Did you know that there have been Eucharistic miracles affirming the Real Presence of Jesus Christ in the Eucharist throughout the centuries? For instance, consecrated hosts forming drops of blood, hosts transforming into human heart muscle, or hosts which remain perfectly preserved after hundreds of years. In fact, this feast of Corpus Christ was established by Pope Urban IV after one such Eucharistic miracle in 1263. Some Christian groups have beliefs about communion which bear some resemblances to the Catholic belief in the Real Presence; but Eucharistic miracles are not heard of within Anglican, Episcopalian, and Lutheran communions.

Did you know that Satanic worshipers affirm the truth of the Real Presence? When they seek out hosts to abuse and misuse in profoundly depraved ways, it is the Holy Communion of the Catholic Church that they seek to steal for use in “Black Masses.” Andrew, a friend of mine from seminary, used to spend his summers at a parish in Paris, France. There he met a former satanic worshiper who had returned to the Lord and the Catholic Church. Andrew asked him whether it was true that Satanists could sense the difference between a consecrated and unconsecrated Host. His Parisian friend informed Andrew this was true, that he and others used to identify consecrated hosts out of a line up as something of a test. How did he know which one was consecrated? Andrew’s friend answered, “You could tell which one was the Lord because that was the one you felt hatred towards.” If Satanists can believe in the Real Presence of Jesus in the Eucharist, then why can’t every Catholic?
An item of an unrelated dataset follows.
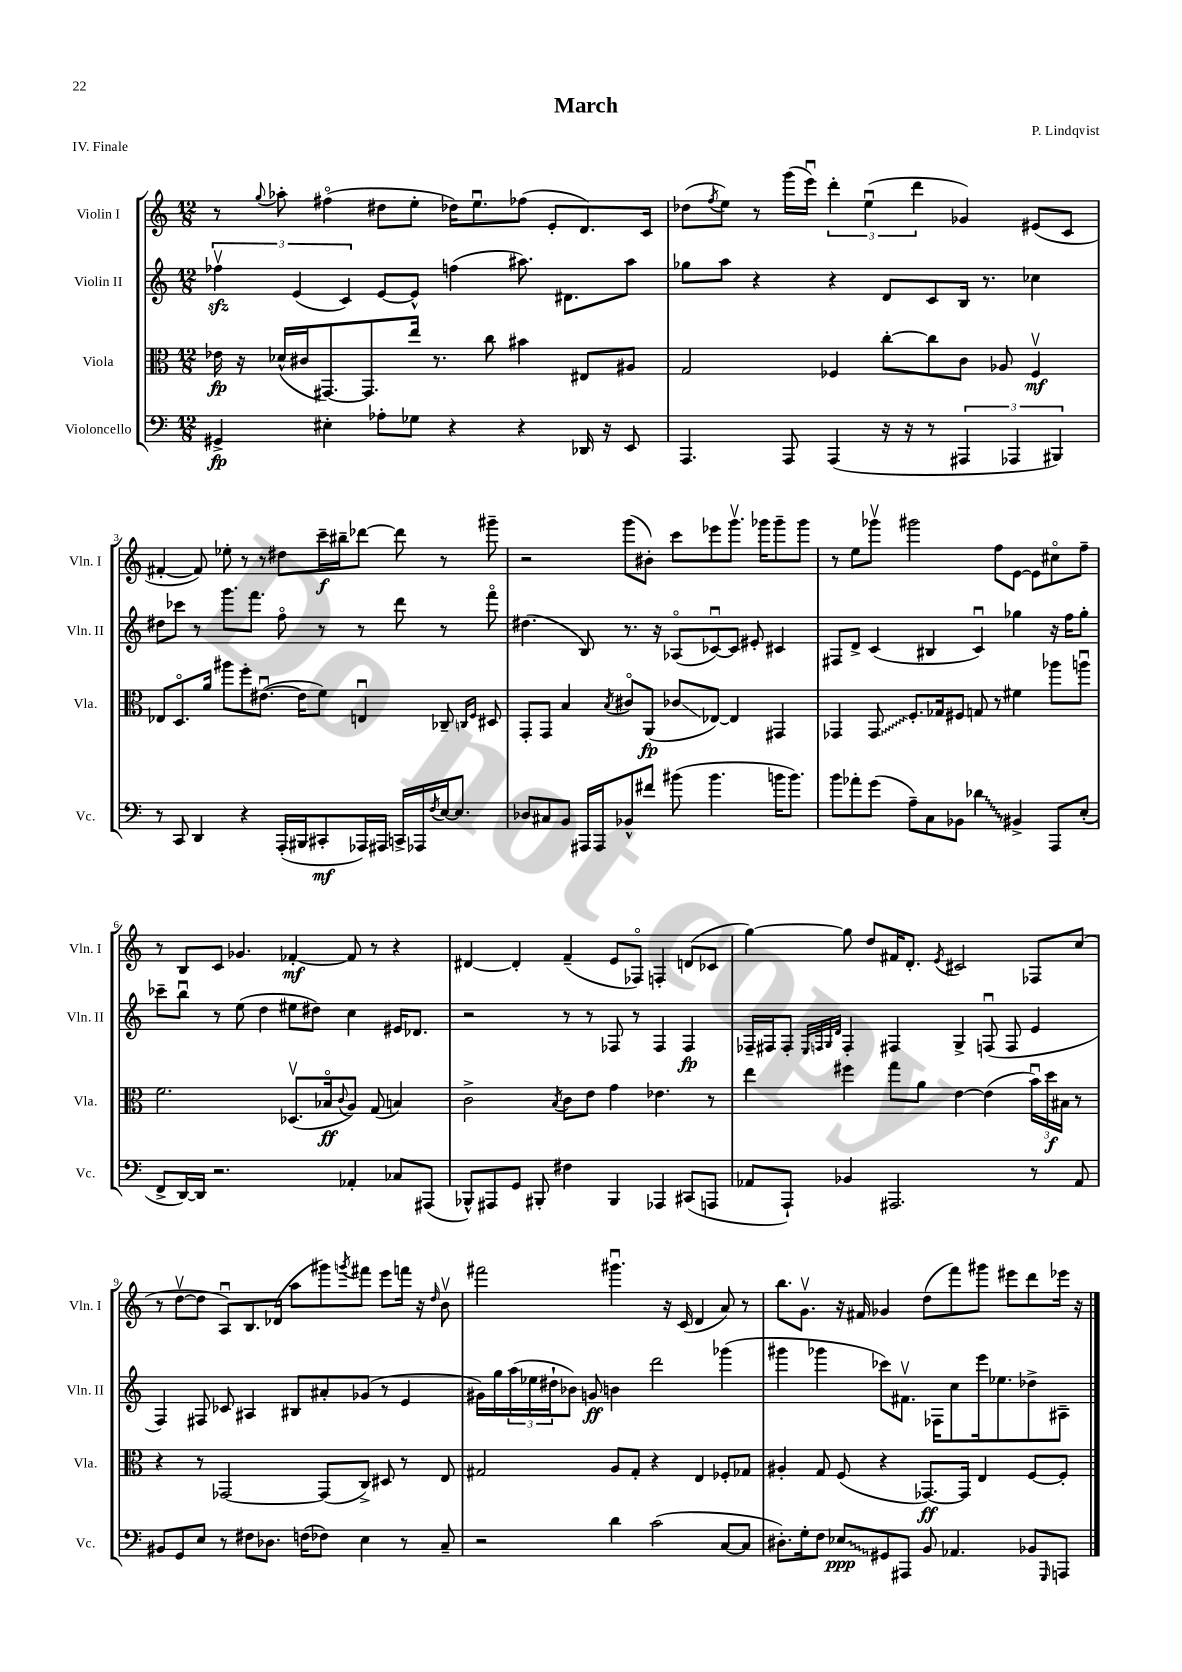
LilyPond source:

When I was a boy I had good teachers in the faith. When they taught us about the Real Presence I asked, “Do we really, really believe that?” I mean I could understand a symbolic understanding. Thinking of the Eucharist as a symbol like the American flag, which reminds us of our blessings and of sacrifices made for our freedom, that came easily to me. However, my catechists challenged me when they assured me, “We really do believe that the bread and wine really, really becomes Him.” I researched whether the whole Church taught this, and found that it did. I studied whether the Church had always taught this, and discovered they had through the ages. I explored whether Scripture supported the belief in the Real Presence, and indeed, it did. Yet there was still an important piece missing.

When I was a boy, I would look around at the faces of other people at Mass and, though looks can be deceiving, they didn’t look as if they were kneeling before God Almighty. But then our parish got a new pastor, Fr. Paul Gitter. When he celebrated the Mass you could tell that he believed that he was holding Jesus in his hands. Because I knew that he believed, I could too. For the sake of our families and our neighbors, it is important that we give witness to our belief in the Real Presence, too.

[From here, I encouraged everyone to attend Marshfield’s Corpus Christi procession, June 26, 2011 with our bishop. More than 200 people processed on that beautiful Sunday, from Sacred Heart to Our Lady of Peace, witnessing to their belief in Jesus Christ as truly present in the Holy Eucharist.]